Pitfalls of our simplistic moral evaluation system

In The Trouble With “Good” Scott Alexander describes some problems that stem from our evolutionary-induced simplistic good-bad evaluation system (emotivism), that meshes moral beliefs with facts and personal preferences.
I’ll only paste one quote as the post itself has just the right composition to be clear enough while not being too long.

So this is one problem: the inputs to our mental karma system aren’t always closely related to the real merit of a person/thing/idea.

Another problem: our interpretation of whether to upvote or downvote something depends on how many upvotes or downvotes it already has. […]

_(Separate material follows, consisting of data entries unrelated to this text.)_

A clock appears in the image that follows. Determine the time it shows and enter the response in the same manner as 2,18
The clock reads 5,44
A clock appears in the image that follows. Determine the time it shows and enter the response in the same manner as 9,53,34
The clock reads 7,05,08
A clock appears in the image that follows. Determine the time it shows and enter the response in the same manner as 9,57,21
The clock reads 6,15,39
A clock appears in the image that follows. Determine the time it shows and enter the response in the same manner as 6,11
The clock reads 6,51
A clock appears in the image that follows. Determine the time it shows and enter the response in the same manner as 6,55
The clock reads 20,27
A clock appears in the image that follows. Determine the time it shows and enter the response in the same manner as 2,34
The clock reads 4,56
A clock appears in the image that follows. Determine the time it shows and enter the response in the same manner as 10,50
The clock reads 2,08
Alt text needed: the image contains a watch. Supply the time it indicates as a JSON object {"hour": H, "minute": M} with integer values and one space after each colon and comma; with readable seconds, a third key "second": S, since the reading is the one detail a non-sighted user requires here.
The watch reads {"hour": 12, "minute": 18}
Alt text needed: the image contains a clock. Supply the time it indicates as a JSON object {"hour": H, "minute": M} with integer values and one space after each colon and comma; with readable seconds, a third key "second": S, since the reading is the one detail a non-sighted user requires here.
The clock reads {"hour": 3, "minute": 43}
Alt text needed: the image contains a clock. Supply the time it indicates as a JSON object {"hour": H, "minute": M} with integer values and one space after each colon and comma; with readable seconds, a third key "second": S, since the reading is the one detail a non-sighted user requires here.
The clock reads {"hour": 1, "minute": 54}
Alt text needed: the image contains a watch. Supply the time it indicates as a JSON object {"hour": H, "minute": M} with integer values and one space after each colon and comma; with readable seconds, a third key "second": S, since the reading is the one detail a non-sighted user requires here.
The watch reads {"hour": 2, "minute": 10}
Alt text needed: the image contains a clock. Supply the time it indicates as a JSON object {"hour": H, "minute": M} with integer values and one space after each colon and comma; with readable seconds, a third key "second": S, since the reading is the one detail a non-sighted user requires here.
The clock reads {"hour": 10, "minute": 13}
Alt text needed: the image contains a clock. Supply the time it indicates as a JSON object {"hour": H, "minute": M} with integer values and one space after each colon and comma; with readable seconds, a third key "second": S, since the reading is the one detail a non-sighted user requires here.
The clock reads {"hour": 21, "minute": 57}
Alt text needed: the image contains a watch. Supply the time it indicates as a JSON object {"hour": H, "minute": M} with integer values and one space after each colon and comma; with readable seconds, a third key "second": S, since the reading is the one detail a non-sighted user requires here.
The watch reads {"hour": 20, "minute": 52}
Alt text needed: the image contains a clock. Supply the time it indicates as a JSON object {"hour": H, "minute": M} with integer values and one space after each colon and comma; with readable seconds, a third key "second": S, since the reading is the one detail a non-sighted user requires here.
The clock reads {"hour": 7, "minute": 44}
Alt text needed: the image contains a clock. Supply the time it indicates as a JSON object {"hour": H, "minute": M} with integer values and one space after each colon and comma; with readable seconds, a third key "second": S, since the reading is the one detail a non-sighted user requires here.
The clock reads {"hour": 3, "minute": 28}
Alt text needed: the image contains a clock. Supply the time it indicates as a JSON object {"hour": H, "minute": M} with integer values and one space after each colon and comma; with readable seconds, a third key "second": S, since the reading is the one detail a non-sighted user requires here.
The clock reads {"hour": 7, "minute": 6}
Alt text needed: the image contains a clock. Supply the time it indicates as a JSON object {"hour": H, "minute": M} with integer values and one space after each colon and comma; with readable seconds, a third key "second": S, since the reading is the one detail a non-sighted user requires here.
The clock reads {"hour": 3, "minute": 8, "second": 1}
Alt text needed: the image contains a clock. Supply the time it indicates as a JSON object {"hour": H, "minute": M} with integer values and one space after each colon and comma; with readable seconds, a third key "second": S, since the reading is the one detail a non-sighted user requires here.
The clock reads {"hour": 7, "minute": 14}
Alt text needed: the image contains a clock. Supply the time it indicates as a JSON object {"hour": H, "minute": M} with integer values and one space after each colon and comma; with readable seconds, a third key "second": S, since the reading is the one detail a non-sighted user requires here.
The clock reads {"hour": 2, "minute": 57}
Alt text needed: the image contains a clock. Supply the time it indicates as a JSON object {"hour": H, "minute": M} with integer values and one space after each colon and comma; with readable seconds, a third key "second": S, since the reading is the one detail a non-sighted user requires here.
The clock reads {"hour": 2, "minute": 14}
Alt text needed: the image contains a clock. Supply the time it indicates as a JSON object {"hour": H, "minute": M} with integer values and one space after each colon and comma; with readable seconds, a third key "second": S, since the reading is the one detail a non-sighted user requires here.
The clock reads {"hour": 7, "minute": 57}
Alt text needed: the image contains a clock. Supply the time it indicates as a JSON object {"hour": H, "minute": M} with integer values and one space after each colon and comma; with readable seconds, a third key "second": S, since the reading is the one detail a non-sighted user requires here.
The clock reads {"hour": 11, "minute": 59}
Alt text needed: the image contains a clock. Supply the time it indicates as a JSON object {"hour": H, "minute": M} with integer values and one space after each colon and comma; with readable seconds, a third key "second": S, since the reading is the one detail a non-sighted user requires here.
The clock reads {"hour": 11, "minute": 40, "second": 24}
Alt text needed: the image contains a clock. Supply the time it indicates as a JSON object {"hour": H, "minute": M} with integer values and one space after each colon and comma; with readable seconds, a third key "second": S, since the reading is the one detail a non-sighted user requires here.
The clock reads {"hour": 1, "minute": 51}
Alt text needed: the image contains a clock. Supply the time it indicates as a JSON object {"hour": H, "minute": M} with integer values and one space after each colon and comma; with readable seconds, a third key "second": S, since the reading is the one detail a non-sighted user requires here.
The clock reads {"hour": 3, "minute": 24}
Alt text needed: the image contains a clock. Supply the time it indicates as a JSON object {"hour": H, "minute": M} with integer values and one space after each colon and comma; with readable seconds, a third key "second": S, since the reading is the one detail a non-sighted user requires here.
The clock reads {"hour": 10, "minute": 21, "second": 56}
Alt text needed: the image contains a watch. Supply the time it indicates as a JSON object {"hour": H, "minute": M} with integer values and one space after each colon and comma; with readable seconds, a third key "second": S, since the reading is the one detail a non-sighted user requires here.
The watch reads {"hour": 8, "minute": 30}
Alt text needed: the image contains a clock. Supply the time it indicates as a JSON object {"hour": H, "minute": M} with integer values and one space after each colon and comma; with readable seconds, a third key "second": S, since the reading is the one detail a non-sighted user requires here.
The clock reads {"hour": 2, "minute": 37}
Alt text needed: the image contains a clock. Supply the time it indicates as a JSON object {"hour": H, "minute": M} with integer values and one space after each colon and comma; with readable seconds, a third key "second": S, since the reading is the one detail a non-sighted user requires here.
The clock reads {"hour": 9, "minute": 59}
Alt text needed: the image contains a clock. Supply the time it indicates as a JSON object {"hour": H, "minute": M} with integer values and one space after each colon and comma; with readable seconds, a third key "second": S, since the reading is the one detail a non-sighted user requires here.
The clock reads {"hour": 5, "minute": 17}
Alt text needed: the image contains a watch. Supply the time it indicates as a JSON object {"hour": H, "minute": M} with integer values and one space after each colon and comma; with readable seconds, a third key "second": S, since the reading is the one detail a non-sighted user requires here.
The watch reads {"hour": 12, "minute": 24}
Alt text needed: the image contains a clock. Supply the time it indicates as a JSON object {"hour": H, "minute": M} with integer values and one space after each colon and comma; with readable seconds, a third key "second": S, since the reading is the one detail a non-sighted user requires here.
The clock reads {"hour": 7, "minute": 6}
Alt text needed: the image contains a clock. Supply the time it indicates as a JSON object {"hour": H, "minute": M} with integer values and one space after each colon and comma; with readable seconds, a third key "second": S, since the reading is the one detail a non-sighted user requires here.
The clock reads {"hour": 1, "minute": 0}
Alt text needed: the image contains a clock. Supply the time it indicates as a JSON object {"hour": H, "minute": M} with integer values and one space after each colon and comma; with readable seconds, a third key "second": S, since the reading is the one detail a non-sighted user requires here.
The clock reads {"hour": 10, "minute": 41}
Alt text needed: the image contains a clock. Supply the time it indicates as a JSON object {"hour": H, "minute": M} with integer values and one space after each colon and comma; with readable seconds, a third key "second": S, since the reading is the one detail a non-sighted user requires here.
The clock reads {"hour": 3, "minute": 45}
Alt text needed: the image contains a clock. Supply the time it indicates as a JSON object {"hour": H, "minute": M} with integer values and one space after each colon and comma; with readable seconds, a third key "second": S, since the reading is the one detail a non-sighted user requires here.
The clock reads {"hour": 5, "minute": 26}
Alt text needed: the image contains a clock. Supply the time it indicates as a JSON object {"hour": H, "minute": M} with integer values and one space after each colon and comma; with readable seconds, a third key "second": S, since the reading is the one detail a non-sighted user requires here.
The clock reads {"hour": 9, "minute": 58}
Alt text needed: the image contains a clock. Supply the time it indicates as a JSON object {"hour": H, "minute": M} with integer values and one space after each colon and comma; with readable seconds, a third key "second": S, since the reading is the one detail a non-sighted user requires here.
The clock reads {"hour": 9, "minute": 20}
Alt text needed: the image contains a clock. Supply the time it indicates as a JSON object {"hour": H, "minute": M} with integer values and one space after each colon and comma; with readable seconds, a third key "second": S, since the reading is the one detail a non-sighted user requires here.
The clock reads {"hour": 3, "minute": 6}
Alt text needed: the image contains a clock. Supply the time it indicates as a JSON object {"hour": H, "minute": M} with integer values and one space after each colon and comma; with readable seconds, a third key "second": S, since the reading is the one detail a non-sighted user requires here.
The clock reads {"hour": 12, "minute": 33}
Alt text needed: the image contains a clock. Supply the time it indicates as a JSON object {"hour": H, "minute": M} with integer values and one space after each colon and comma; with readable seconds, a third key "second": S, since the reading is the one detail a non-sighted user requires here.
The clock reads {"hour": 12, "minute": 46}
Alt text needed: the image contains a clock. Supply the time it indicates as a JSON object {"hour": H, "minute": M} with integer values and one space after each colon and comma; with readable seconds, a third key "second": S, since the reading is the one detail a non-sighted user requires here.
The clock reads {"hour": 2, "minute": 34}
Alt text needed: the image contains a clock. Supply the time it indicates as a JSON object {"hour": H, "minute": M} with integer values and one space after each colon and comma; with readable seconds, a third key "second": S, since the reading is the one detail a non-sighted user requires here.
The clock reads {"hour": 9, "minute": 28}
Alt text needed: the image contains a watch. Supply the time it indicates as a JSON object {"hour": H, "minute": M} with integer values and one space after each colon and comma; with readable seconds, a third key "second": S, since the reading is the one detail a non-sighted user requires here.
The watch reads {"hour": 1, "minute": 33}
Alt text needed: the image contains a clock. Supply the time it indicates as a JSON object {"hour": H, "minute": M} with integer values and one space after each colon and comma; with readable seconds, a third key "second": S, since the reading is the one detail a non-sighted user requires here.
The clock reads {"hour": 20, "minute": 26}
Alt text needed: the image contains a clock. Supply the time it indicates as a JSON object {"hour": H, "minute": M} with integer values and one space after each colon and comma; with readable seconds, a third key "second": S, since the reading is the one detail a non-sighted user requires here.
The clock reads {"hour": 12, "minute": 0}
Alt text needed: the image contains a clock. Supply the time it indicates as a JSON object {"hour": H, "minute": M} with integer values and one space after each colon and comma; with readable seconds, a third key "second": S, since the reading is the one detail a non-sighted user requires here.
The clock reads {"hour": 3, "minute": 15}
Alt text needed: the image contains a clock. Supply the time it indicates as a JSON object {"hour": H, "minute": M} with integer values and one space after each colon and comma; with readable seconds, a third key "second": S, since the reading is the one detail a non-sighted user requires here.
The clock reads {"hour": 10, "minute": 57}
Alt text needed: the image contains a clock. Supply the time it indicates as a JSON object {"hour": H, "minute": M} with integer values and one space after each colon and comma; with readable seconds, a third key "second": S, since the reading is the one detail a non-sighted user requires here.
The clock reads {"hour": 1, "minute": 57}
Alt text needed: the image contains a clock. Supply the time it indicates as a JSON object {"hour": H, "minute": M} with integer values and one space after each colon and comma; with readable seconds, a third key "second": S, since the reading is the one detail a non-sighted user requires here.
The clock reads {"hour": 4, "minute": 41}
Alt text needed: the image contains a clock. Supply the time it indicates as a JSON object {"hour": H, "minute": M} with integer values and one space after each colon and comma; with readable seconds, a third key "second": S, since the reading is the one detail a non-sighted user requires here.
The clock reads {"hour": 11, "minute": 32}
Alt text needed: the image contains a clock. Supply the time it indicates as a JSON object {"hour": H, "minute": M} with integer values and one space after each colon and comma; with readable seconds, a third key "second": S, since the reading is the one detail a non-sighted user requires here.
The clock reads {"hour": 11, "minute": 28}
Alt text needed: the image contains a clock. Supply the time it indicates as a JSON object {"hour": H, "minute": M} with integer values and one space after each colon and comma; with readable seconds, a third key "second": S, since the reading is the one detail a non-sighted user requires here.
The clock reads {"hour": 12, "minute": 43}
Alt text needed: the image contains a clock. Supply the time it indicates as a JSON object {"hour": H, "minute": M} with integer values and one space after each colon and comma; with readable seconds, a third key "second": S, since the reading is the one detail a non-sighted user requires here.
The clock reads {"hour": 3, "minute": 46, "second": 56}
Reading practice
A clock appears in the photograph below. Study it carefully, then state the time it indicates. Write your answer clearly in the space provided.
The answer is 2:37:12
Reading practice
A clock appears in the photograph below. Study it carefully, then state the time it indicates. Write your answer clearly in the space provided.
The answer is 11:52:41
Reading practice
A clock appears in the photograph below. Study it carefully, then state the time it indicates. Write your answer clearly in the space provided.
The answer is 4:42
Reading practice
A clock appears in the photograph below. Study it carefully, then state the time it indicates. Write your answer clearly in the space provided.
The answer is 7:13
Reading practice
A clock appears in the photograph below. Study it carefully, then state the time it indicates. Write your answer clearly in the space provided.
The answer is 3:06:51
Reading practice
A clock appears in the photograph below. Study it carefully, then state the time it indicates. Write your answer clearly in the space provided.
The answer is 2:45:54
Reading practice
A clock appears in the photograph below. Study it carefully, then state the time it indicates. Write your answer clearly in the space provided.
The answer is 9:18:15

Another problem: we are tempted to assign everything about a concept the same score. Eliezer Yudkowsky currently has 2486 karma. How good is Eliezer at philosophy? Apparently somewhere around the level it would take to get 2486 karma. How much does he know about economics? Somewhere around level 2486 would be my guess. How well does he write? Probably well enough to get 2486 karma. Translated into mental terms, this looks like the Halo Effect. Yes, we can pick apart our analyses in greater detail; having read Eliezer’s posts, I know he’s better at some things than others. But that 2486 number is going to cause anchoring-and-adjustment issues even so.

But the big problem, the world-breaking problem, is that sticking everything good and bad about something into one big bin and making decisions based on whether it’s a net positive or a net negative is an unsubtle, leaky heuristic completely unsuitable for complicated problems.